The recent Stanford University data breach is causing businesses to reevaluate their security practices. The way the university handled the breach can serve as a guide for business owners. But it is important to understand the facts of the incident.
Details of the Breach
Stanford University discovered the security concern on Jan. 24, 2023, and immediately corrected the problem. The Department of Economics’ Ph.D. program had a misconfigured folder. Specifically, a folder that should have been restricted became available on the department’s website.
Upon investigation, the university pinpointed the dates of the breach. Anyone could access the folder between Dec. 5, 2022 to Jan. 24, 2023. During that time, there were two downloads of materials. The university reassured everyone that there was no evidence of misused information.
The Affected Information
The relevant folder contained the 2022 to 2023 application files for the Ph.D. program. As such, the data breach exposed accompanying materials and the application itself. For most program applicants, these include the following details:
First and last name
Mailing and home addresses
Date of birth
Race and ethnicity
Letters of recommendation
There was no financial data nor any social security numbers in the documents.

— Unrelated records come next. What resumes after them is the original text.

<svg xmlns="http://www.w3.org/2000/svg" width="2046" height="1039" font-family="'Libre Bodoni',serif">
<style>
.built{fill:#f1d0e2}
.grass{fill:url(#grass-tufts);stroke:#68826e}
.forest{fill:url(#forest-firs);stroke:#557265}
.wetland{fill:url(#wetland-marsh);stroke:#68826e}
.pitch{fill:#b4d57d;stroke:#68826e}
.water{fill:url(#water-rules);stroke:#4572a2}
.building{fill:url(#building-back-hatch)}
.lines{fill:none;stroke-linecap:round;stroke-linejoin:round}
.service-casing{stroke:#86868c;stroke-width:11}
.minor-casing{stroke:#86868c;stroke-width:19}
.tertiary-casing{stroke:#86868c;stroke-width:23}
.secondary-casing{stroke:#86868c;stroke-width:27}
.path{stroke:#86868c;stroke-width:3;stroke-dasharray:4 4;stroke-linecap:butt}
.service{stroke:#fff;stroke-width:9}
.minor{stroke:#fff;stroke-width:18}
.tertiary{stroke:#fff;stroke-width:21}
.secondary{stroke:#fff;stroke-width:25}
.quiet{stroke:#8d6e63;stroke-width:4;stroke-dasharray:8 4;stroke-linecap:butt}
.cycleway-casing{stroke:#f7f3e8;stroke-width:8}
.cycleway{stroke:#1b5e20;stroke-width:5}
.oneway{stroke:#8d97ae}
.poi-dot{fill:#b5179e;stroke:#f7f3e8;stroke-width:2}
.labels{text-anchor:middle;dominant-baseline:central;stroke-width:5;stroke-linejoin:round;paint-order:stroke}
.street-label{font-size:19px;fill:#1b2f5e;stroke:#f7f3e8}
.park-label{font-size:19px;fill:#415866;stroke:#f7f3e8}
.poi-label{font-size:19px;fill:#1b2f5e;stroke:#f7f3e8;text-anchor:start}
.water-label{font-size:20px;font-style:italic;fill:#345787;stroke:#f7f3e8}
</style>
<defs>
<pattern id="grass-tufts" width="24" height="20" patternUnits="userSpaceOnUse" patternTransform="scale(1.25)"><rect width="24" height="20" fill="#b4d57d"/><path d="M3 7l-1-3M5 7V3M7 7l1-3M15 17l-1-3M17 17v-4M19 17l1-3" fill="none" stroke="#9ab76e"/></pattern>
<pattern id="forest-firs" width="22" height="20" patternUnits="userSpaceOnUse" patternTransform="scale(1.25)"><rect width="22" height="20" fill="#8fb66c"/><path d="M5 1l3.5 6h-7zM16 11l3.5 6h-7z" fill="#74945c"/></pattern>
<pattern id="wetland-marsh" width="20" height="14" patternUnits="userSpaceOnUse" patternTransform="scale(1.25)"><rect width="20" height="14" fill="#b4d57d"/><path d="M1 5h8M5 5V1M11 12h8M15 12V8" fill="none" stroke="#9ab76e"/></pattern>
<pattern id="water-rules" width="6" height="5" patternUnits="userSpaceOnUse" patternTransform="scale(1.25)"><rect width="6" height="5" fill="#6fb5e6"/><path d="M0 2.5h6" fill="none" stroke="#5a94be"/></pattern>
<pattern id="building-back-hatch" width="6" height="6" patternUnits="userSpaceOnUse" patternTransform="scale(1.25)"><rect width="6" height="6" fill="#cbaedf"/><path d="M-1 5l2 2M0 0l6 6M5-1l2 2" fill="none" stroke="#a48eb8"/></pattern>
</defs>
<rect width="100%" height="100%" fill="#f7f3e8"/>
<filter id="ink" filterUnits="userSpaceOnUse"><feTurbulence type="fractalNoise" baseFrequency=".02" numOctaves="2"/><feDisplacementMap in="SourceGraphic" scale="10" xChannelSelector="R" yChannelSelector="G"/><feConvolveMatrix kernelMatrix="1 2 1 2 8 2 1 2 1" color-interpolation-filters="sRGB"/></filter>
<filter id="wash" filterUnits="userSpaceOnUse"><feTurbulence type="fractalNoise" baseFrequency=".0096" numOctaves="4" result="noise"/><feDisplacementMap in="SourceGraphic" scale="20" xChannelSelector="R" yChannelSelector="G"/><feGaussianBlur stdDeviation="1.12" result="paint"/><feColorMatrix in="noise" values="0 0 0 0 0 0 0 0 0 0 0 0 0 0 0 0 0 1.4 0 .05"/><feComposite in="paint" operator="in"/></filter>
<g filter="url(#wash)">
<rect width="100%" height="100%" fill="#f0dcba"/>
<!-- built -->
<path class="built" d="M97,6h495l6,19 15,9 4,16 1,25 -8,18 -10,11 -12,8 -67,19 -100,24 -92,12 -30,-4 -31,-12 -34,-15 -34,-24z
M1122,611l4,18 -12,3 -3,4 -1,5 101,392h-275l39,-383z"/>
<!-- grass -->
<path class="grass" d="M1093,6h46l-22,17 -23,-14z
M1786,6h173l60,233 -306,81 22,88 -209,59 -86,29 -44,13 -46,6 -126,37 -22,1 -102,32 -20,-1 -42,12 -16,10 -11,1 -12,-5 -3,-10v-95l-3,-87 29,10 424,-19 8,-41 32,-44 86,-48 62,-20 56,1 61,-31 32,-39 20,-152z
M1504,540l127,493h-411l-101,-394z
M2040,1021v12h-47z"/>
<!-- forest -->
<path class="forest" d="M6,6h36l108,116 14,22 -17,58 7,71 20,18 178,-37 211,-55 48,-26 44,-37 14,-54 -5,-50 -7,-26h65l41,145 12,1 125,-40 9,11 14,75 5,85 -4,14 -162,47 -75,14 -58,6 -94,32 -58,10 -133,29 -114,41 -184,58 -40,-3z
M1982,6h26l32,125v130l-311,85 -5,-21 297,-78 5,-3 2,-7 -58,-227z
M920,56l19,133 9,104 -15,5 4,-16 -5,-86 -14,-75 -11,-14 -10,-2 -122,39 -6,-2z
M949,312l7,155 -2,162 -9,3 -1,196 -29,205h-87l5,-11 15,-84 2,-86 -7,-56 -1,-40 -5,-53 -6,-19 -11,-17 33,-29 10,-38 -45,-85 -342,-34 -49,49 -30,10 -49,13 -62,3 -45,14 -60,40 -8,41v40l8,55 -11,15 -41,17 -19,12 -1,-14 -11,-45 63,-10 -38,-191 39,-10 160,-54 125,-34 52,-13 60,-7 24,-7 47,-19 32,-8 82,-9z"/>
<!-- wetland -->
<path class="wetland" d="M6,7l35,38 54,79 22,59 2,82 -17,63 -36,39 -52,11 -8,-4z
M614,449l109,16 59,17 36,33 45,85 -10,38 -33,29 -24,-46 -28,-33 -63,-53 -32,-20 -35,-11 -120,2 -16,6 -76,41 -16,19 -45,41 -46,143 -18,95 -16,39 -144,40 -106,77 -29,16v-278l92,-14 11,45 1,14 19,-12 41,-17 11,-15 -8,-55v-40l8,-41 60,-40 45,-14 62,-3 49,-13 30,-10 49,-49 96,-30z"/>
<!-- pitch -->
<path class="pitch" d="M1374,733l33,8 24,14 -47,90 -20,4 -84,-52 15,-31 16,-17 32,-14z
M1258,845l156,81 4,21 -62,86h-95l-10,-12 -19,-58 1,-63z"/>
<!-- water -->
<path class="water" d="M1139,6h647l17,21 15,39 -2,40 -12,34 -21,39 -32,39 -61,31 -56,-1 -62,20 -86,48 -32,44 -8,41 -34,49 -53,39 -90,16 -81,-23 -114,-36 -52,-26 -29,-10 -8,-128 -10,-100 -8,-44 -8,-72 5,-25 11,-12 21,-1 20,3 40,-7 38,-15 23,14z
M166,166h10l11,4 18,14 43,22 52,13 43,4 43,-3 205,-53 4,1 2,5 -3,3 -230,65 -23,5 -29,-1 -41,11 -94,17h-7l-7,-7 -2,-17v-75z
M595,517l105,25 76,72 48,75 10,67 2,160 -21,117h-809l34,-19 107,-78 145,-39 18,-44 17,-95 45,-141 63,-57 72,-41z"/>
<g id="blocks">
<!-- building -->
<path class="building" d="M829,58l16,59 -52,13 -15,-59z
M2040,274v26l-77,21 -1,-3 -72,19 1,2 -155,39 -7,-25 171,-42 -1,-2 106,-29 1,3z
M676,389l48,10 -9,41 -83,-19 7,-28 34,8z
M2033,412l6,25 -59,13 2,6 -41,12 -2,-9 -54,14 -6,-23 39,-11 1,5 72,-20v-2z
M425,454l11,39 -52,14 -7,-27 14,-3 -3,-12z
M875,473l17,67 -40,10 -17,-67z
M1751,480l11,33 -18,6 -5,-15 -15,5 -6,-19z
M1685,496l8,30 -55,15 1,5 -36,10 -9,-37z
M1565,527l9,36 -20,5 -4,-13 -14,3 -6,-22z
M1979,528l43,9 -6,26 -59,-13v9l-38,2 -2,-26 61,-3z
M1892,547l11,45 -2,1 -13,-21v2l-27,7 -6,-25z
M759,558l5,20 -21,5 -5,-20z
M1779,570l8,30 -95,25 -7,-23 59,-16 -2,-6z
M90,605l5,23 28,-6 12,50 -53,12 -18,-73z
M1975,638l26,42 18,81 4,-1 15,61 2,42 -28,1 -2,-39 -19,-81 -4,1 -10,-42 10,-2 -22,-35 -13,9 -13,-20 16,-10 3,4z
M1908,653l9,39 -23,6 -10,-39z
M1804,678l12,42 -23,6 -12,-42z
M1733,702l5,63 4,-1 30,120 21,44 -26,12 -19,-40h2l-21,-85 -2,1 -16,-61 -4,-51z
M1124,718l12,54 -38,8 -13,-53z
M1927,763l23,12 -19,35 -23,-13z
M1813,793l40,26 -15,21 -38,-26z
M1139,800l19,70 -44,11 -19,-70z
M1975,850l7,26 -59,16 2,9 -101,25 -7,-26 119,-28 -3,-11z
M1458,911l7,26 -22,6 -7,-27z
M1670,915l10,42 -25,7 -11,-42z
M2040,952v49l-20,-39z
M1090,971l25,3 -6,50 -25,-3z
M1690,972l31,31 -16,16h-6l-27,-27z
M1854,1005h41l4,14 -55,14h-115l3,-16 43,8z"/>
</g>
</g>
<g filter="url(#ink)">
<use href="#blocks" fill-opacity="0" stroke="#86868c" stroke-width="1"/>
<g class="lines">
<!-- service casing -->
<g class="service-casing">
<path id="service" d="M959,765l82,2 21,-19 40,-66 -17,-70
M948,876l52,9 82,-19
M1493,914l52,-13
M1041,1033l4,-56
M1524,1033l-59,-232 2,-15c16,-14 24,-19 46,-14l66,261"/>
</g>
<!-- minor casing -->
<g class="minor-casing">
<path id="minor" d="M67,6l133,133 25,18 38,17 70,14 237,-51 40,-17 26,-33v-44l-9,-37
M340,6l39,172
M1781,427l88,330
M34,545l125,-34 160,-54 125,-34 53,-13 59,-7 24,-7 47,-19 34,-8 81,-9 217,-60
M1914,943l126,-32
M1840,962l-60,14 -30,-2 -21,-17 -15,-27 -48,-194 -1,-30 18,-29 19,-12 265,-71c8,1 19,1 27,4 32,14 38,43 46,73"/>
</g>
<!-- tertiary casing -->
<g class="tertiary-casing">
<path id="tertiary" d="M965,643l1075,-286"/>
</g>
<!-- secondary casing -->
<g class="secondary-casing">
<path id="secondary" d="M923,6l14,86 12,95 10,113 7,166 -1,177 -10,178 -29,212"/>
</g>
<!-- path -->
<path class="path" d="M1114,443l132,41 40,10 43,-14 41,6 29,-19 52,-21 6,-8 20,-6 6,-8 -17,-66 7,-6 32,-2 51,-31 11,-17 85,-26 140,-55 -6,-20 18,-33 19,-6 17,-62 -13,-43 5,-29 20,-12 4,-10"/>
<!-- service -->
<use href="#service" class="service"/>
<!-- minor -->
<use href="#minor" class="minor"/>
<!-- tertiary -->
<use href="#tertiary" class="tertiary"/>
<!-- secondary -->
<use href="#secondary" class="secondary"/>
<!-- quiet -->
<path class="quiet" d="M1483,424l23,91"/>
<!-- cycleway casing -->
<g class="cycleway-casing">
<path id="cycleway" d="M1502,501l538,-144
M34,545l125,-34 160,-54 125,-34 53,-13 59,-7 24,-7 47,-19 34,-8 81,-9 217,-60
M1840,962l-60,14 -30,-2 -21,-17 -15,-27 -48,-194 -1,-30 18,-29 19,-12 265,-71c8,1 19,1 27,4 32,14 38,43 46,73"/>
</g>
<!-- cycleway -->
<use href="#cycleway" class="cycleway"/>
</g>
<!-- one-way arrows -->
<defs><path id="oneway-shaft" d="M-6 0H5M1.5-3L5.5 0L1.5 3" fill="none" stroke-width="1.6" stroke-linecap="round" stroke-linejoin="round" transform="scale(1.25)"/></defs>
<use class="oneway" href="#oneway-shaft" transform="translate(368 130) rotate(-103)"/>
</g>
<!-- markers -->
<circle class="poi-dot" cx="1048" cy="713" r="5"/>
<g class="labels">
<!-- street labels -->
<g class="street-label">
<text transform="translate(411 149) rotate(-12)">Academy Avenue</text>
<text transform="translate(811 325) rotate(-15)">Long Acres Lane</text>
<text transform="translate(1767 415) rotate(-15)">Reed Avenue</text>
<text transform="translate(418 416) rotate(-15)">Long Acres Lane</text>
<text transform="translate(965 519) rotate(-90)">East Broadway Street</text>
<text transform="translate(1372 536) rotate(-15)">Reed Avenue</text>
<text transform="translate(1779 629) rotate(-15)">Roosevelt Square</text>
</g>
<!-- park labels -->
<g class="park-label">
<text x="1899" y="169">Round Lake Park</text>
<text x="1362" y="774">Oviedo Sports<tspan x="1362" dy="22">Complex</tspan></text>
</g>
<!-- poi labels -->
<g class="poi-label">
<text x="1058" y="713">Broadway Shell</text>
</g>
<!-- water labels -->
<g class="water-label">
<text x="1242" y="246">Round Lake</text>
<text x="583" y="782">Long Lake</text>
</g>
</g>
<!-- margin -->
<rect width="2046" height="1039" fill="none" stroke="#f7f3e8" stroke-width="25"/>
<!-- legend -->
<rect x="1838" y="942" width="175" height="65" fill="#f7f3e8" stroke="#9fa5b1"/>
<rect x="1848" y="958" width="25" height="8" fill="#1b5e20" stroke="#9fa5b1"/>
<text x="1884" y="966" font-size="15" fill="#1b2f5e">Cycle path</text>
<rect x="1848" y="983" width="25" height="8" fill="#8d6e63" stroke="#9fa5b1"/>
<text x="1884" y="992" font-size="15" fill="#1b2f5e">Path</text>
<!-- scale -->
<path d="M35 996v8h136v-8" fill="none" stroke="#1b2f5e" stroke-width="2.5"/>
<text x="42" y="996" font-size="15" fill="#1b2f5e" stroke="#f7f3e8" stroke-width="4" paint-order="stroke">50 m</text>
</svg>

The university notified those affected by the data breach in mid-February. It also hired a data breach and recovery service expert. This expert provides identity protection services, including insurance reimbursement and monitoring, to those affected.
Stanford University has updated its policies for electronic file storage security after the data breach. It also plans to retrain its staff.
Conclusion – And What It Means for Businesses
Data breaches are a growing threat to businesses. The university appears to be lucky that the scope of the breach was small. Even so, it reiterates how important it is for businesses to stay proactive and informed. Businesses should store all files securely. They should also watch for malware in search of credit card details. Implementing safeguards and monitoring for unexpected purchases can protect businesses and their clients.